DATA PROVIDED
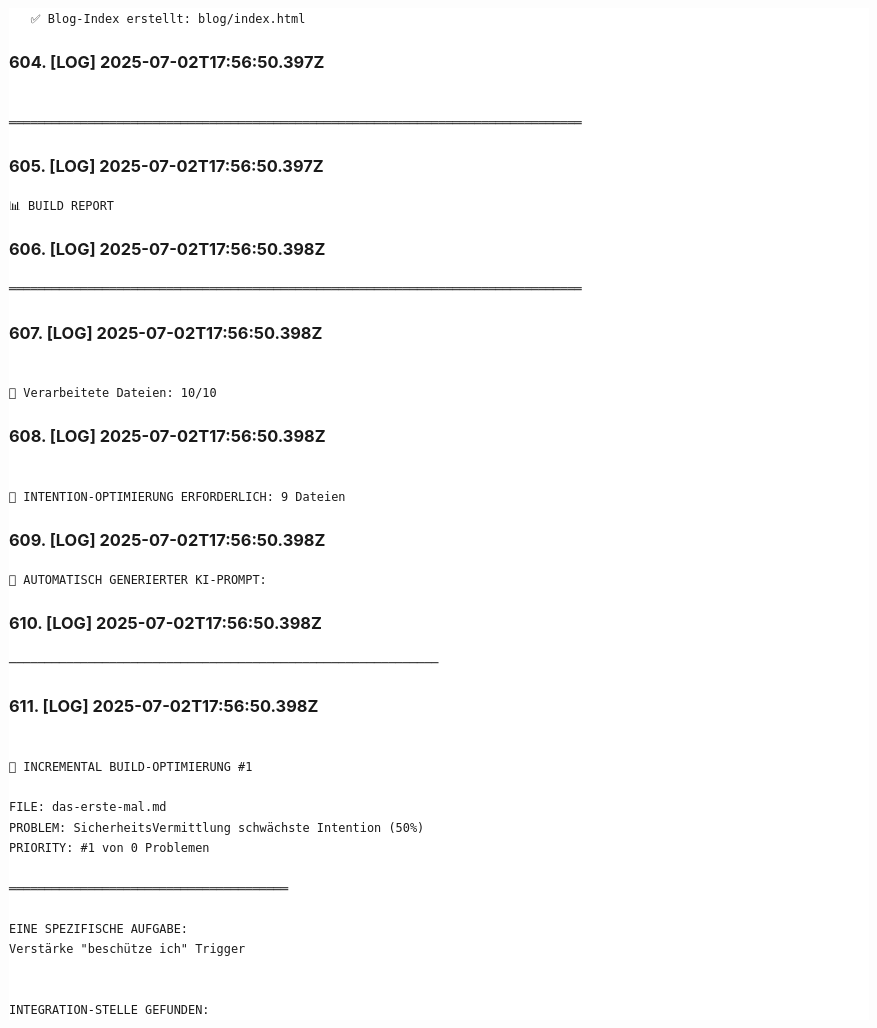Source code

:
 ```
   ✅ Blog-Index erstellt: blog/index.html
```

### 604. [LOG] 2025-07-02T17:56:50.397Z

```

════════════════════════════════════════════════════════════════════════════════
```

### 605. [LOG] 2025-07-02T17:56:50.397Z

```
📊 BUILD REPORT
```

### 606. [LOG] 2025-07-02T17:56:50.398Z

```
════════════════════════════════════════════════════════════════════════════════
```

### 607. [LOG] 2025-07-02T17:56:50.398Z

```

📄 Verarbeitete Dateien: 10/10
```

### 608. [LOG] 2025-07-02T17:56:50.398Z

```

🎯 INTENTION-OPTIMIERUNG ERFORDERLICH: 9 Dateien

```

### 609. [LOG] 2025-07-02T17:56:50.398Z

```
🤖 AUTOMATISCH GENERIERTER KI-PROMPT:
```

### 610. [LOG] 2025-07-02T17:56:50.398Z

```
────────────────────────────────────────────────────────────
```

### 611. [LOG] 2025-07-02T17:56:50.398Z

```

🎯 INCREMENTAL BUILD-OPTIMIERUNG #1

FILE: das-erste-mal.md
PROBLEM: SicherheitsVermittlung schwächste Intention (50%)
PRIORITY: #1 von 0 Problemen

═══════════════════════════════════════

EINE SPEZIFISCHE AUFGABE:
Verstärke "beschütze ich" Trigger


INTEGRATION-STELLE GEFUNDEN:
```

PROBLEM TO SOLVE
Filter the listing above for the string "OPTIMIERUNG" and copy every matching line.

COMPLETED TASK
🎯 INTENTION-OPTIMIERUNG ERFORDERLICH: 9 Dateien
🎯 INCREMENTAL BUILD-OPTIMIERUNG #1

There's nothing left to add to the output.